> **Texte du document**
_ _ _
Que malgré le claironnage à cet effet, le concept «d’immigrants illégaux» n’existe tout simplement pas, en droit international. Pourquoi? Parce que personne n’est illégal, justement. Parce que si le propre même de réfugié étant de se… réfugier, il est normal, voire parfois légitime, que certains arrivent au pays autrement que par des voies régulières. Dont Roxham.
Qu’une entrée par ce dernier signifie, au final, une prise en charge rapide et sécuritaire par la GRC et autres autorités frontalières. Est donc fausse l’assertion que chaque réfugié galopera, incognito et à jamais, en plein banc de neige québécois.
Que, pour les mêmes raisons, est aussi absurde le mythe voulant que n’importe quel bougre trouvera refuge en permanence au pays. En fait, si chaque réfugié devra procéder à une demande formelle d’asile – assez «légal» merci, non? – seuls ceux qui «fuient réellement la guerre, la persécution et d’autres contextes mettant leur vie en danger dans leur pays d’origine» pourront se les geler, maintenant avec nous, six mois par année.
Que nombre de critères empêchent la formulation de demande, notamment un refus préalable ou, encore, l’existence d’un dossier criminel lourd.
Que si Québec se charge des services de base dans l’attente de la décision relative à leur acceptation, le fédéral défraie, à cet égard, la grande partie de la note.
Que le véritable problème réside essentiellement dans l’Entente sur les pays sûrs, signé entre les États-Unis et le Canada, prévoyant ceci: tout migrant provenant du Sud qui se présente à un point officiel – par exemple Dorval – sera refoulé à la frontière. Ceci, on l’a compris, encourage grossièrement les entrées irrégulières. Actuellement contestée devant les tribunaux au motif qu’elle violerait les droits à la vie, liberté et sécurité protégés à l’article 7 de la Charte canadienne, vivement son invalidation, histoire de soigner cette incongruité institutionnalisée.
_ _ _
[Données recueillies]

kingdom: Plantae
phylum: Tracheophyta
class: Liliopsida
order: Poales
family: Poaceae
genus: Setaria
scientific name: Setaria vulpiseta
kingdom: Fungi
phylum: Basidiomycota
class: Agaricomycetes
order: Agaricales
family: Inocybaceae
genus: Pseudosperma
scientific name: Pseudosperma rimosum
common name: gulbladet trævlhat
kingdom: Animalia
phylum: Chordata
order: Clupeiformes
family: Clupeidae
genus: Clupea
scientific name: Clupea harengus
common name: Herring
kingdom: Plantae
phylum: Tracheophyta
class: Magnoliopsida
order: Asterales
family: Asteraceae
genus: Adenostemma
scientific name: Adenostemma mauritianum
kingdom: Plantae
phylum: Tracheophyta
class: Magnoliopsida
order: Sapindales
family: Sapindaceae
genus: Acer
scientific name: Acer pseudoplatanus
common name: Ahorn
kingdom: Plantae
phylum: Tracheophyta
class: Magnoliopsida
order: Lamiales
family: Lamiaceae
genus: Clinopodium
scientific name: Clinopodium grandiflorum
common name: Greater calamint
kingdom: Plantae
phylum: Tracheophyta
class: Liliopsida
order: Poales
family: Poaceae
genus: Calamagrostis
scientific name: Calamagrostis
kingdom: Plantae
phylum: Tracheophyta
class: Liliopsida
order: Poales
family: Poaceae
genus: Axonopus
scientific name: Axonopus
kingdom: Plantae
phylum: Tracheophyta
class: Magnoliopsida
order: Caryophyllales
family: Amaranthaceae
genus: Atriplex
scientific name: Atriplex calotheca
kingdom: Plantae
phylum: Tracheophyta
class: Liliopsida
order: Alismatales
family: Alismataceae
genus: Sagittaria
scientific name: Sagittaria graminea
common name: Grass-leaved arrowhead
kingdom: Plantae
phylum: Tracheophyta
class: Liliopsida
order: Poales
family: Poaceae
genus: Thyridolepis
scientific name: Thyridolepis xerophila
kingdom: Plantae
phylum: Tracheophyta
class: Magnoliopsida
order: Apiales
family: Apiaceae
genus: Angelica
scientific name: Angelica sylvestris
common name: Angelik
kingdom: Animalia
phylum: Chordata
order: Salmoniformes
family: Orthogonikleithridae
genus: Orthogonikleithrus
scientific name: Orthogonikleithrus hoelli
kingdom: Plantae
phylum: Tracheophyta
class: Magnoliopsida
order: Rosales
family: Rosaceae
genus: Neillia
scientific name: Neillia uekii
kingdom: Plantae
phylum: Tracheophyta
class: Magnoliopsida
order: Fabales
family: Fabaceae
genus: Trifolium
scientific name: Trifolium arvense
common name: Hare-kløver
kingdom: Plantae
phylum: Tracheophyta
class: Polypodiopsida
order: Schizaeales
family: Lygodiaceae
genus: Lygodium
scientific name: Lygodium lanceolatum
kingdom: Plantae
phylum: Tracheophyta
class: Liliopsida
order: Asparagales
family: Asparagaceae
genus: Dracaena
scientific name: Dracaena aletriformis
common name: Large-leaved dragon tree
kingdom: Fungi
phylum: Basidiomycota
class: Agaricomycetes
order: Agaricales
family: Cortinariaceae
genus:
_ _ _
> **Consigne 1**
D'après le texte sur les demandeurs d'asile, quel accord signé entre les États-Unis et le Canada constitue le véritable problème ?
> **Consigne 2**
Recopiez, s'il vous plaît, le passage du texte sur les demandeurs d'asile qui commence par « Que, pour les » et se termine par « de la note. ».

> **Zone de réponse 1**
L'Entente sur les pays sûrs.

> **Zone de réponse 2**
Que, pour les mêmes raisons, est aussi absurde le mythe voulant que n’importe quel bougre trouvera refuge en permanence au pays. En fait, si chaque réfugié devra procéder à une demande formelle d’asile – assez «légal» merci, non? – seuls ceux qui «fuient réellement la guerre, la persécution et d’autres contextes mettant leur vie en danger dans leur pays d’origine» pourront se les geler, maintenant avec nous, six mois par année.
Que nombre de critères empêchent la formulation de demande, notamment un refus préalable ou, encore, l’existence d’un dossier criminel lourd.
Que si Québec se charge des services de base dans l’attente de la décision relative à leur acceptation, le fédéral défraie, à cet égard, la grande partie de la note.